Dans la deuxième partie de l’ouvrage, consacrée aux politiques de la Chine, de l’Inde et de la France, l’implication de la Chine dans le maintien de la paix est étudiée comme une tentative d’influer un système onusien dont elle se sent exclue. Une position en partie partagée par l’Inde, qui ne veut pas que les opérations de l’ONU soient un « cheval de Troie » des puissances occidentales. En revanche, la France a une approche parfois ambigüe, comme la crise ivoirienne l’a montrée. Son intervention a été rendue nécessaire par le manque de moyens des instances continentales et de l’impasse politique.
 La dernière partie rassemble un ensemble de cas d’étude. Elle aborde à la fois le rôle des voisins régionaux dans la persistance d’une crise, et dans le même temps, leur engagement dans la résolution de celle-ci, notamment en RDC et en Somalie. Dans le cas du Mali, on comprend le caractère hybride de la réponse qui se dessine, avec les difficultés des interactions entre une organisation régionale comme la CEDEAO, l’UA et l’ONU... L’importance de la compréhension des acteurs et du contexte local nous est rappelée par l’exemple congolais. Le chapitre suivant analyse les difficultés à établir un cadre normatif, notamment avec la Responsabilité de protéger, au Darfour.

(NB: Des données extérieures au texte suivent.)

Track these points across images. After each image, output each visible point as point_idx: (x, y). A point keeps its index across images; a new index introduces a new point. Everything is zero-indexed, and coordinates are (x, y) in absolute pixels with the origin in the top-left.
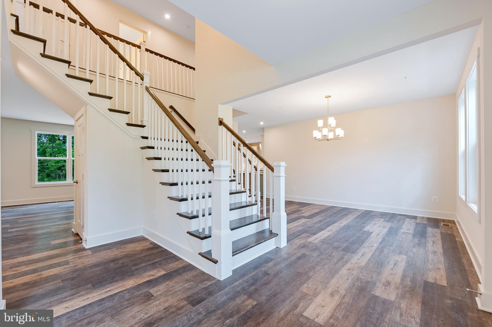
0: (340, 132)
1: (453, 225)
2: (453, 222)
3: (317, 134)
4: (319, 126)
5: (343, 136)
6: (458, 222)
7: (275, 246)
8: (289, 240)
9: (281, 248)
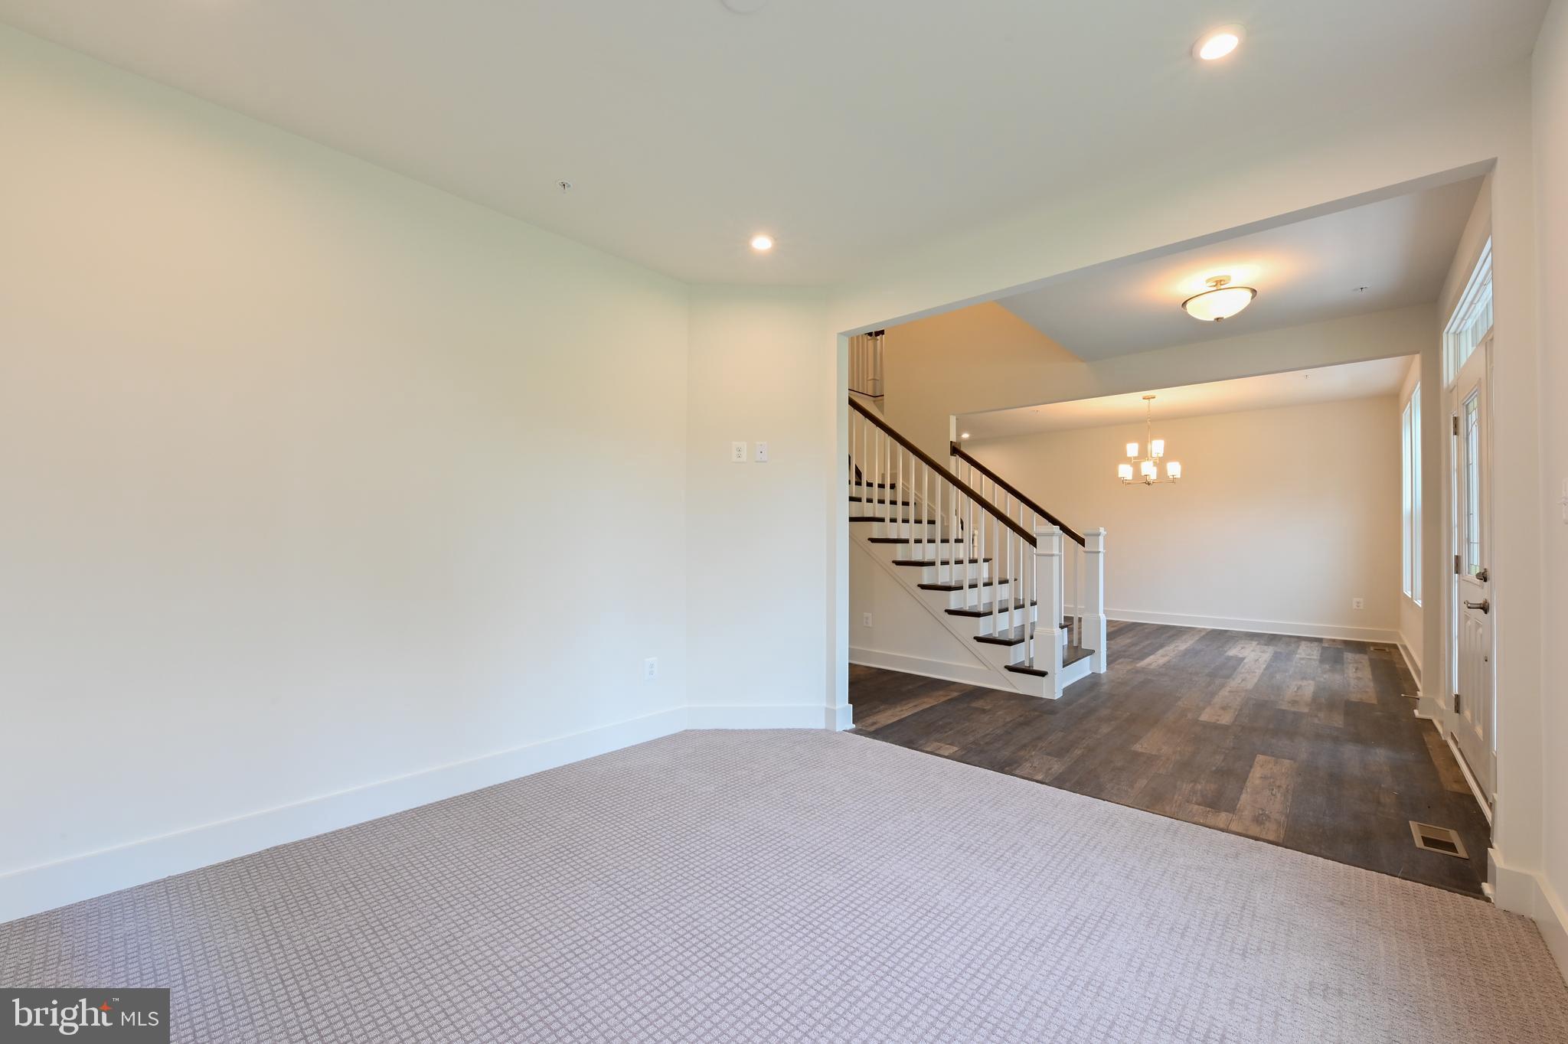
0: (1174, 469)
1: (1393, 650)
2: (1395, 646)
3: (1125, 471)
4: (1129, 455)
5: (1179, 476)
6: (1405, 648)
7: (1091, 669)
8: (1109, 663)
9: (1102, 673)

L’ensemble de l’ouvrage apporte une réflexion stimulante sur la pratique des interventions de paix en Afrique. L’originalité de cette étude est de ne pas se focaliser uniquement sur l’ONU et de proposer une analyse globale incluant aussi bien les acteurs africains que les nouveaux acteurs étatiques parmi les plus traditionnels. La conclusion est classique. L’enjeu de moyens est politique, tant pour les Africains que pour les acteurs exogènes ; qu’ils soient étatiques ou institutionnels. La légitimité de chaque acteur est questionnée, directement ou implicitement, dans toutes les contributions. Il est question d’une part d’interroger ce que cette extraversion du maintien de la paix en Afrique nous révèle des acteurs extérieurs au continent, ainsi que de leurs intérêts, et d’autre part, ce qu’elle nous révèle des États africains et des élites au pouvoir.


[1] Mélanie CATHELIN, Le rôle international d’un État: construction, institutionnalisation et changement. Le cas de la politique canadienne de maintien de la paix en Afrique, thèse de doctorat (sous la direction de Daniel COMPAGNON), Université Montesquieu Bordeaux IV - IEP Bordeaux, Décembre 2008.